By mistake, Maci initially entered the wrong pickup point—the Meadows townhomes admin office, rather than DeAllen’s address—and so after a while Dalton called her. (It was her name on the Uber account and, subsequent events would suggest, she was the passenger Dalton thought he was picking up.)
“He was like, ‘Hey, I’m lost, can you help me out?’ or whatever,” Maci would recall. “So I gave him directions.” Then, she said, he went silent for about ten minutes. “I was, like, texting him repeatedly. I was, ‘Okay, did you find it?’ or ‘Are you lost still?’ ”
Dalton’s silver car can be seen on the security cameras circling the estate from 5:33 onward, trying but failing to find DeAllen. By chance DeAllen’s guardian, Amy, actually saw Dalton in his vehicle during this period when she went out to her mailbox. She didn’t realize he was there for DeAllen, or she would have said something, but she did notice how on edge he seemed: “He was really aggressive. He’s sitting kind of by the trash can and as I’m coming forward he’s, like, a crazy look in his eye, and as I’m approaching, he stepped on the gas and almost runs into me. My first intent was to throw up the finger—thank God I didn’t.”
Meanwhile, Maci continued to text Dalton. At 5:40 she wrote, “All good?”
Dalton didn’t reply. It was right then, as he looped one more time around the Meadows, that he spotted a 25-year-old woman who was leading five young children, including her daughter, across the grass to the playground. Dalton rolled down his window and asked if she, as she later recalled it, was “Maisie or Misty.”
The woman said no—in fact, her name was Tiana Carruthers—and Dalton momentarily drove off. But then he turned the car around again and headed back. Still sitting in his car, he took out his Glock semi-automatic and pointed it at Carruthers through the driver-side window.
DeAllen was still waiting for his ride when he heard gunshots, out of sight but somewhere nearby.
Maci, meanwhile, was typing out one more text to Dalton: “Are you close?”

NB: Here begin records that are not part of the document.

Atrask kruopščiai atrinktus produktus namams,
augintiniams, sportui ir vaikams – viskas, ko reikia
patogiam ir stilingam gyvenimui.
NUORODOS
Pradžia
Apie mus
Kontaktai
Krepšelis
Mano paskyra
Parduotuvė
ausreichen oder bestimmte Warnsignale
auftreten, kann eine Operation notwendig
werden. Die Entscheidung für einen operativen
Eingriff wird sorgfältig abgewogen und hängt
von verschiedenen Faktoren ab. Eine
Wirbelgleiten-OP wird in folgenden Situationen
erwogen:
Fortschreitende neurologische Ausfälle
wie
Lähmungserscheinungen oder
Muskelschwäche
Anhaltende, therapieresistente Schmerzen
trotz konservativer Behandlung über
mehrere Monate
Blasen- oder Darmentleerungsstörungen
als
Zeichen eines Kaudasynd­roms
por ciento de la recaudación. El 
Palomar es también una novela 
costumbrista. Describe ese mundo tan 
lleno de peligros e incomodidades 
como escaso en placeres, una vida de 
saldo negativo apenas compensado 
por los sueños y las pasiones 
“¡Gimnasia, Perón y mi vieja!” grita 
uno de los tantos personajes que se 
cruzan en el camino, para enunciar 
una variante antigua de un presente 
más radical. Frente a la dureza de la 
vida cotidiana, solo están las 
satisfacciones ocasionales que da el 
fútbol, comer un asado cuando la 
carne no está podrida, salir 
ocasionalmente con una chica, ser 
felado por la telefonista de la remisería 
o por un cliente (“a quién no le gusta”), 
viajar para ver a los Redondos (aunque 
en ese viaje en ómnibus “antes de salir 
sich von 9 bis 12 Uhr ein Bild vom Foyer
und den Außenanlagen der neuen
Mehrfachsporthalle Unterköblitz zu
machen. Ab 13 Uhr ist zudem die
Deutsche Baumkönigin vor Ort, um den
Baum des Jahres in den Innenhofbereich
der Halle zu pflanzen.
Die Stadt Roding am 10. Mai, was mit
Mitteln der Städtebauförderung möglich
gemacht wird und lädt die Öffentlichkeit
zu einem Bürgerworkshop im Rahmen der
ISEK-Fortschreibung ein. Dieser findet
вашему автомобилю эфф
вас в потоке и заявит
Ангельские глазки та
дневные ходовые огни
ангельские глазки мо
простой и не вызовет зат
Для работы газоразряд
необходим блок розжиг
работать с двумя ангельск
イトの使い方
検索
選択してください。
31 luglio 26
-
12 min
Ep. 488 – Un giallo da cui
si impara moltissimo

In the days afterward, a few scattered news articles purported to offer insight into the mass murderer Jason Dalton. Potentially meaningful details were seized upon and imbued with far more significance than they deserved. Neighbors were quoted saying that Dalton sometimes fired guns out the back of his house. An old insurance co-worker contacted the police and said that when they worked in the same office nearly 15 years earlier, Dalton would get upset when he was challenged by clients. One time he yelled and hung up on a customer, and then paced around his desk. More suggestively, a man named Mark Cottingham, who owned a nearby business, Visions Car & Truck Accessories, detailed a disconcerting interaction with Dalton over a repair the previous September: At times Dalton seemed to have unreasonable anger, but other times he was all sweetness. To Cottingham, it almost seemed like Dalton had a dual personality.
But if Dalton had really been a man on the edge—a swelling river of anger about to burst its banks—you’d have expected 30 similar stories to follow, and 30 more after that. And they didn’t. Taken all together, it was pretty thin stuff.
There was one fact, though, that seemed pretty damning on the surface, and seemed to speak to Dalton’s state of mind that day. The errands he had done in the early afternoon with his friend Brian involved visiting three gun stores. At one of them, Dalton bought an $85 black tactical jacket, which had a chest pocket designed for hiding a handgun. What clearer sign could there be of premeditation, of a man planning a mission, equipping himself?